As I wrote previously, video codec is 16-bit now and still employs nibble variable integer coding and copy/repeat/new pixels mode. Luckily there is no backwards decoding mode yet the codec is tricky without it. First of all, where previously there were just three plain modes now we have combinations of those with bytes or nibbles signalling what should be done (i.e. copy/repeat/put new pixels fixed amount of times and then do the other operation another fixed amount of times). And they have different meaning depending on what was the last operation (copy/repeat/put for fixed amount or with arbitrary large one). And if there’s a nibble left unread after last operation or not. But that’s not all! While previously reading new pixels meant just reading a byte, 16-bit pixels can be compressed a bit more. In result we read 1-3 bytes per pixel: first read index byte, remap it, if it’s in range `00..F7` then return pixel in an array, if it’s in range `F8..FE` then read another byte and use it as an index in one of seven secondary “palettes”; if it’s `FF` then simply read explicit 2-byte value from the stream. The reference simply used an array pointing to the various functions performing this. And of course palettes can be updated in the beginning of each frame.
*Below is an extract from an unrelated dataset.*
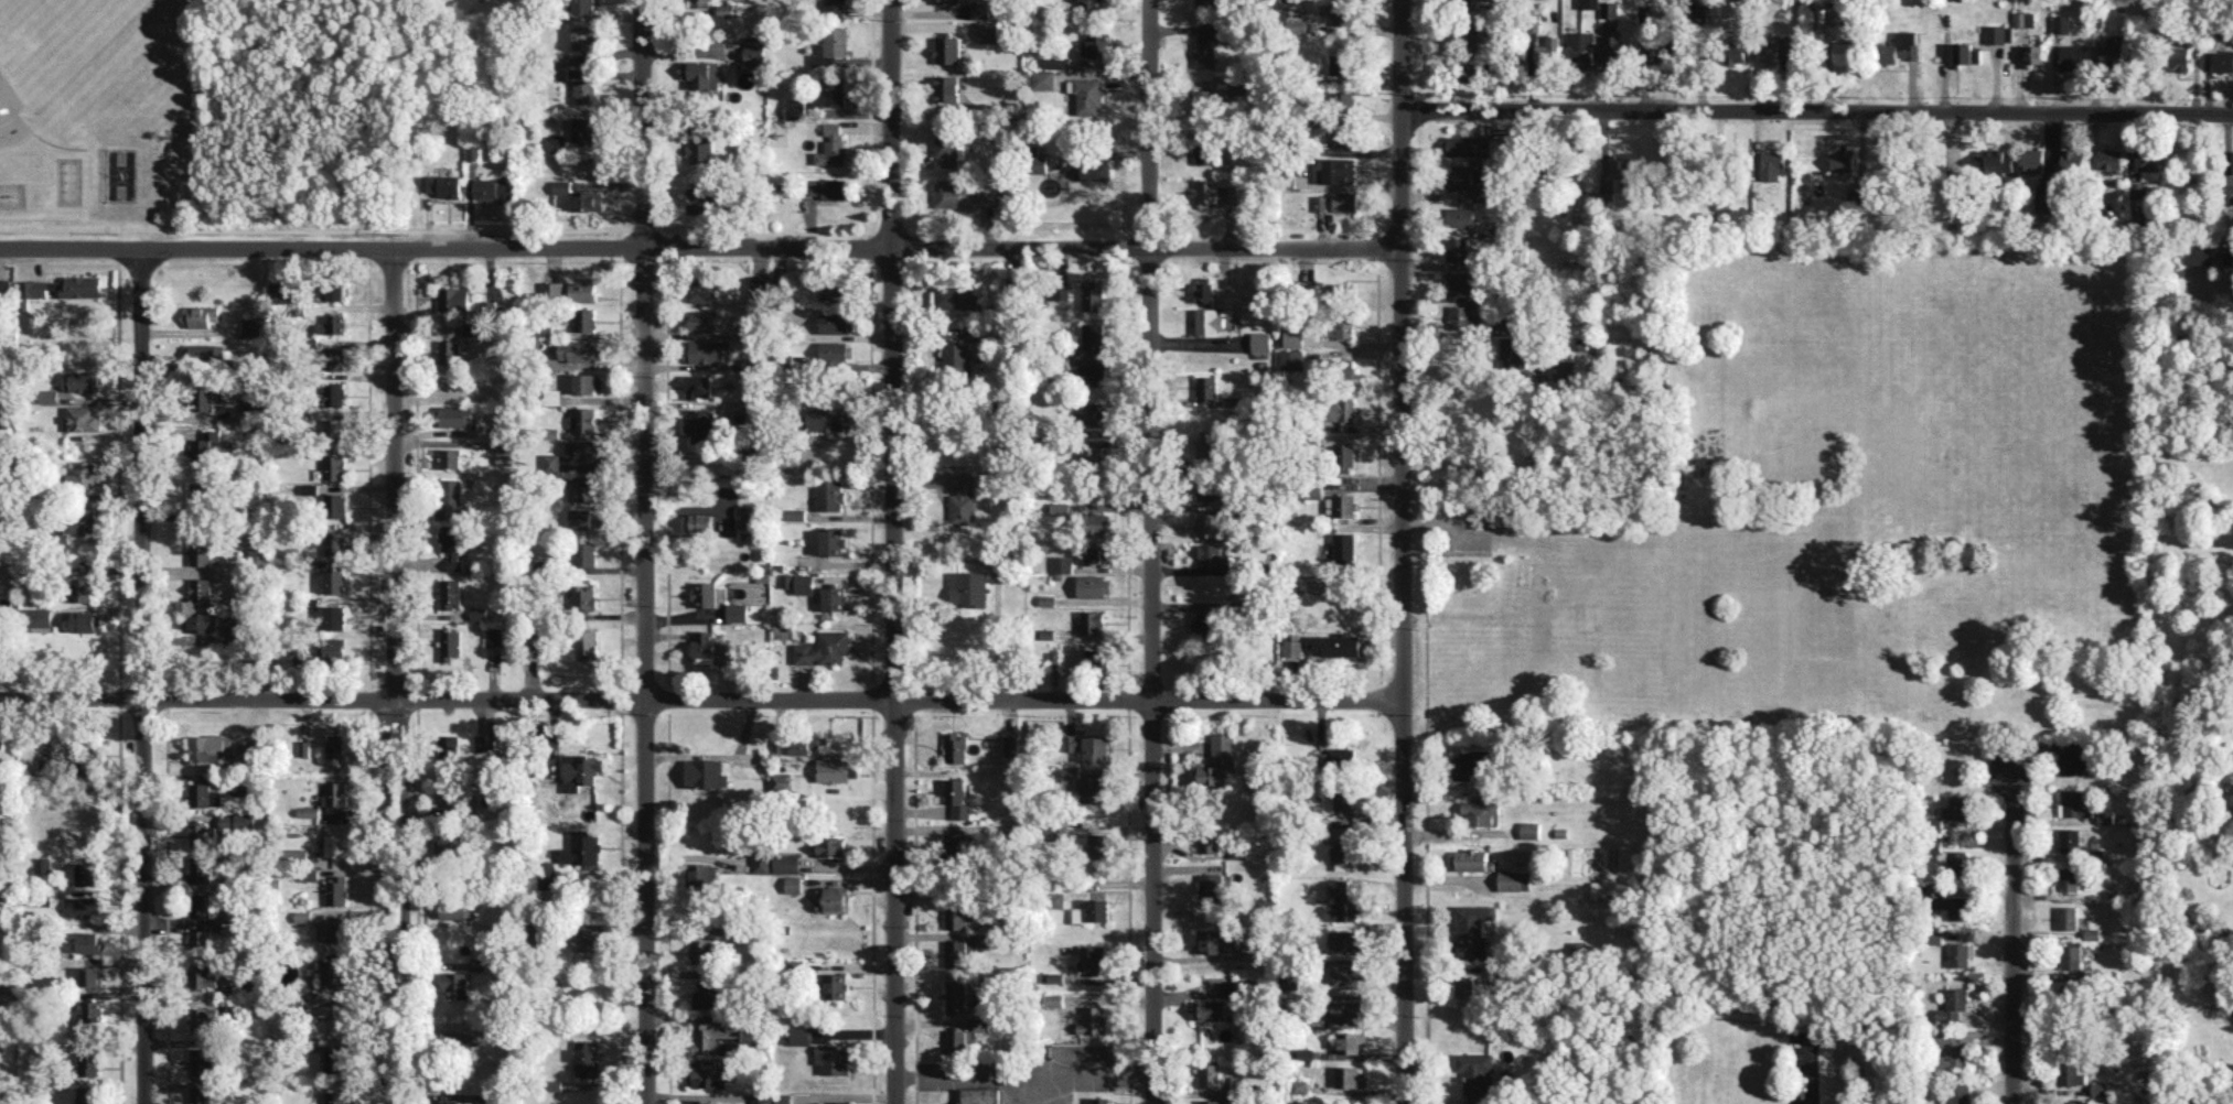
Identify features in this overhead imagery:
building: (700, 1)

Surprisingly, decoder implementation takes about 28kB with a quarter of it being tables. That’s for both audio and video decoder. This is on par with other game decoders (GDV, Smacker and VMD) and feels significantly smaller than the reference (which is about 30kB in a stripped assembled `.o` file and over 200kB as assembly).

Overall it was hard to comprehend and tricky to debug too. Nevertheless now it’s over and I can probably move to TrueMotion 2X. Or whatever I decide to do when I’m bored enough.